Now, where is the the problems:

  1. There is not enough space in the /tmp file-system by default to install pytorch with ROCm support
  2. I need multiple init hooks, as I need to run two pip install commands using different index sites.

For (1) the problem is simple, by default Bluefin-DX has an 8GB temp file system:

> df -h /tmp
Filesystem      Size  Used Avail Use% Mounted on
tmpfs           7.8G  107M  7.7G   2% /tmp

As a result, once the container is created, I install it by overriding TMPDIR with:

> TMPDIR="/home/myuser/tmp" pip3 install torch torchvision torchaudio --index-url https://download.pytorch.org/whl/rocm6.0

So my first question is: is it possible to override the temporary directory in the manifest instructions so that the user’s home is used?

*EXCERPTED DATA*:
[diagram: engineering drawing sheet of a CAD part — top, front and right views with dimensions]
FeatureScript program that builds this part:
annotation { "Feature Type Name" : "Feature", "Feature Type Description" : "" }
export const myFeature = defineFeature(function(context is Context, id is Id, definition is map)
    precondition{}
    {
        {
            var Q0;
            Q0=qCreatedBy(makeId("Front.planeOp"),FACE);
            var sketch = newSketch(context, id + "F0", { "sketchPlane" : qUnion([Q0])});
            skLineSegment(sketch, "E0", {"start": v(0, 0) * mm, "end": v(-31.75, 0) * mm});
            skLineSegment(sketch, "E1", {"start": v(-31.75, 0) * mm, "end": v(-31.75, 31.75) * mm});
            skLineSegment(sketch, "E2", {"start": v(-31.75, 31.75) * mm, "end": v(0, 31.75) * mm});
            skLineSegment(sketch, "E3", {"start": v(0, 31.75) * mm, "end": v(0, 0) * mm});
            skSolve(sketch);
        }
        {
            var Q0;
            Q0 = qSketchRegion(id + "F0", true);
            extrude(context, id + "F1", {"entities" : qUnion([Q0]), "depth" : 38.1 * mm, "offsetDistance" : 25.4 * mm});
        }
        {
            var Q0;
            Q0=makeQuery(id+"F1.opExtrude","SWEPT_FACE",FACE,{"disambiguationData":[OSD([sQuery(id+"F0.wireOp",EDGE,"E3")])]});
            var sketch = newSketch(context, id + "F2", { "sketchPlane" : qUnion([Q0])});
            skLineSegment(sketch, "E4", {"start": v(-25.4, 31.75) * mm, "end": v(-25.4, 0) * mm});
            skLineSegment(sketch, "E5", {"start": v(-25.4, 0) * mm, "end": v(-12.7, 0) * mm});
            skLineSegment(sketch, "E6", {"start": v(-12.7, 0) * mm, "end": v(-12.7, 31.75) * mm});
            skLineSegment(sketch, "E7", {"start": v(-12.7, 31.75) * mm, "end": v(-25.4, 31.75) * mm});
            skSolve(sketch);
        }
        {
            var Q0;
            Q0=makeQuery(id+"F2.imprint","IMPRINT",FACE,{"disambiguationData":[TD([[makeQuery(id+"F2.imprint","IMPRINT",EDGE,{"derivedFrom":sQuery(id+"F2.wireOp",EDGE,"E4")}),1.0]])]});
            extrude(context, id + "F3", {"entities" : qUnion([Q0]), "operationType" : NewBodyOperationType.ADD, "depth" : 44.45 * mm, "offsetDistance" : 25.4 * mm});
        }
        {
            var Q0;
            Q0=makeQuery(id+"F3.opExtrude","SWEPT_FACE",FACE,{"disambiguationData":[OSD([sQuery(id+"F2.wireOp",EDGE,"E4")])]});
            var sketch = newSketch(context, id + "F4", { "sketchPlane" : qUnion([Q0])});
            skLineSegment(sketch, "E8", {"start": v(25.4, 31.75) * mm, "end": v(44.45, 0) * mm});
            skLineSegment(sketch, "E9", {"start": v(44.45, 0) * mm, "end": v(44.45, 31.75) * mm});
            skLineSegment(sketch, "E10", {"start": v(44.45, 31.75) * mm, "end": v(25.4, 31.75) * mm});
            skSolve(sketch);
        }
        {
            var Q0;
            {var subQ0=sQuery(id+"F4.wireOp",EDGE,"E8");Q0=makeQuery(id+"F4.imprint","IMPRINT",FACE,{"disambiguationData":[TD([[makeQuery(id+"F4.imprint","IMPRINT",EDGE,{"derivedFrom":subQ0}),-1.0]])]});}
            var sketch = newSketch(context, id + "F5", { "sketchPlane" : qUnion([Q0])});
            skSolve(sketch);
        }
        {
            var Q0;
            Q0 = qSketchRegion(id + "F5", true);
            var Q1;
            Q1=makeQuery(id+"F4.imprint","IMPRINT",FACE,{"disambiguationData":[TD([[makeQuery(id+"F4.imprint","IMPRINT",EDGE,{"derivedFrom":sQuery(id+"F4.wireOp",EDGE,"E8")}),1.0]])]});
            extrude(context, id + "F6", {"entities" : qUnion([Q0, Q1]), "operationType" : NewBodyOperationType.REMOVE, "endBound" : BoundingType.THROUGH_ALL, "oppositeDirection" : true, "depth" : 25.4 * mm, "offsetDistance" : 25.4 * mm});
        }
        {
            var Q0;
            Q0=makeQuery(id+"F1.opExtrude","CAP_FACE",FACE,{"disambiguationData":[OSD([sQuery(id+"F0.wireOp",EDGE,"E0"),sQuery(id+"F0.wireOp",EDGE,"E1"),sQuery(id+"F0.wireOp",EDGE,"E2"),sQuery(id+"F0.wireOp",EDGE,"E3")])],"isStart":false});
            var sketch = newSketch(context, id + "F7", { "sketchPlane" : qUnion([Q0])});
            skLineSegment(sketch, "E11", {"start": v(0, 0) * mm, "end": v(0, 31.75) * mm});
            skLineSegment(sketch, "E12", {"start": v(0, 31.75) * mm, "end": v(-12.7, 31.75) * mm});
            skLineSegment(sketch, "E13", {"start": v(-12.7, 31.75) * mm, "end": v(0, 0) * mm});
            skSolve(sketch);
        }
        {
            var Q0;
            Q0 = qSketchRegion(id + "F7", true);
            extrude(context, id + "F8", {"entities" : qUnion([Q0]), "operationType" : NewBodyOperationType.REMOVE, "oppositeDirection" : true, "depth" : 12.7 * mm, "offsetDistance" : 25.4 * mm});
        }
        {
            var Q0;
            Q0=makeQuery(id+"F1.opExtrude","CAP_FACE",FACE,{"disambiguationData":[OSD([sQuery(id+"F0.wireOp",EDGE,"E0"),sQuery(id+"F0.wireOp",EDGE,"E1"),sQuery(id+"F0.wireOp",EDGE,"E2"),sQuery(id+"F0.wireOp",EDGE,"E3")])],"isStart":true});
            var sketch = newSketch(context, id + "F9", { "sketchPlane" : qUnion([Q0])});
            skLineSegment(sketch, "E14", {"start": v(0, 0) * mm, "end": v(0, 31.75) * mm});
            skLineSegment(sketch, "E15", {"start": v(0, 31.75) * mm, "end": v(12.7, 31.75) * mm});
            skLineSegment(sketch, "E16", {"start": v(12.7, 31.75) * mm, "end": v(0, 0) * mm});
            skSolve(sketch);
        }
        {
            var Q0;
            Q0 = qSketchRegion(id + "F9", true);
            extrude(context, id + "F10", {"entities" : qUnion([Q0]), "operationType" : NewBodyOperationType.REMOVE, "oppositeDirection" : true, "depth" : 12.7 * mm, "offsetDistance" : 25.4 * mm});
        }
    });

*EXERCISE REQUIREMENTS*: Can you set down, word for word, the part of the post on installing PyTorch with ROCm that starts with "Now, where is" and goes on through "different index sites."? The rows play no part here.

*WORKED SOLUTION*:
Now, where is the the problems:

  1. There is not enough space in the /tmp file-system by default to install pytorch with ROCm support
  2. I need multiple init hooks, as I need to run two pip install commands using different index sites.